The first two weeks were rough, don’t get me wrong. Whether it was through grace, or the intercession of Our Lady, the saints, somehow I did it.

What’s more, I liked it! It was liberating. I was free of the weight, the rules, the oppressive expectations that the gay lifestyle places on you. Style your hair a certain way. Dress a certain way. Decorate your home a certain way. Think a certain way. Listen to certain music, watch certain television shows. Conform.

My friends’ first hint that I’d “changed” came from seeing my “likes” of Catholic posts on Facebook and from my decision to sit out the gay pride parade despite living so close to the parade route. My social circle has shrunk considerably. My best friend cut me off after I declined to attend his “wedding.” Other friends accuse me of being a “self-loathing homosexual.” Another friend, who I’m still close to, has told me to my face, with all sincerity, that he is worried about my mental health.

Ultimately though, this is not about me being happy or freed or spiritually fed/fulfilled/whatever you want to call it. My conversion was about understanding my role vis-a-vis God, that I was made to know, love, and serve Him in this life –not myself or my ego or its desires– and be happy with Him in the next.

____

• _Complete the following_
A - Retype the passage about the conversion word for word.
B - Count the lines in the listing below that contain the string "fill". Give only the number.

Saved data entries:
____

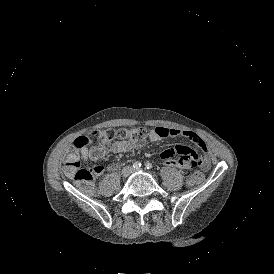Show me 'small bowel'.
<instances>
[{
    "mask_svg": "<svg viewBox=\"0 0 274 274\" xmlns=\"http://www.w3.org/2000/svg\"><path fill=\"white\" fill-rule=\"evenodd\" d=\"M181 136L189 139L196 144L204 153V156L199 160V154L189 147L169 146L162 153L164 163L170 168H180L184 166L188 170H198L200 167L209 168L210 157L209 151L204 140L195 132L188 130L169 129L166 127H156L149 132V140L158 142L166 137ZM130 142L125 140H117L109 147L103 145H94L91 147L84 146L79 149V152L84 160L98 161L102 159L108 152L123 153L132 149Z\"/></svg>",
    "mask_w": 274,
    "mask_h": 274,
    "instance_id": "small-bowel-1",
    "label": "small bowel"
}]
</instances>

____

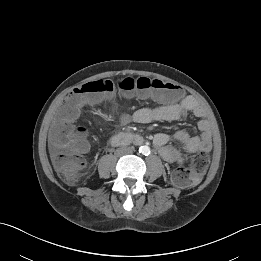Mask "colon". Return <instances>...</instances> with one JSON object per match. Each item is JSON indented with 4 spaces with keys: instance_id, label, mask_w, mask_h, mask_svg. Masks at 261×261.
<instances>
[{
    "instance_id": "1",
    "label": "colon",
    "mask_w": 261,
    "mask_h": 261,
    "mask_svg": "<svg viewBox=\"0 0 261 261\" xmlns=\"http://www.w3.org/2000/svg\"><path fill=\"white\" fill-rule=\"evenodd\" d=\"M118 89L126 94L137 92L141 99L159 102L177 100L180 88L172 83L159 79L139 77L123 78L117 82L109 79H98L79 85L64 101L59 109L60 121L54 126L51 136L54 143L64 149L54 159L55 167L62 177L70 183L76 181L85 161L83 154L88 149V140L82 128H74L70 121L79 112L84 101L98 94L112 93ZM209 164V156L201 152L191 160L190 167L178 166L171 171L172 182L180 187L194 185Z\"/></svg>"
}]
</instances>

____

• _Outputs in order_
A -
The first two weeks were rough, don’t get me wrong. Whether it was through grace, or the intercession of Our Lady, the saints, somehow I did it.

What’s more, I liked it! It was liberating. I was free of the weight, the rules, the oppressive expectations that the gay lifestyle places on you. Style your hair a certain way. Dress a certain way. Decorate your home a certain way. Think a certain way. Listen to certain music, watch certain television shows. Conform.

My friends’ first hint that I’d “changed” came from seeing my “likes” of Catholic posts on Facebook and from my decision to sit out the gay pride parade despite living so close to the parade route. My social circle has shrunk considerably. My best friend cut me off after I declined to attend his “wedding.” Other friends accuse me of being a “self-loathing homosexual.” Another friend, who I’m still close to, has told me to my face, with all sincerity, that he is worried about my mental health.

Ultimately though, this is not about me being happy or freed or spiritually fed/fulfilled/whatever you want to call it. My conversion was about understanding my role vis-a-vis God, that I was made to know, love, and serve Him in this life –not myself or my ego or its desires– and be happy with Him in the next.

B - 2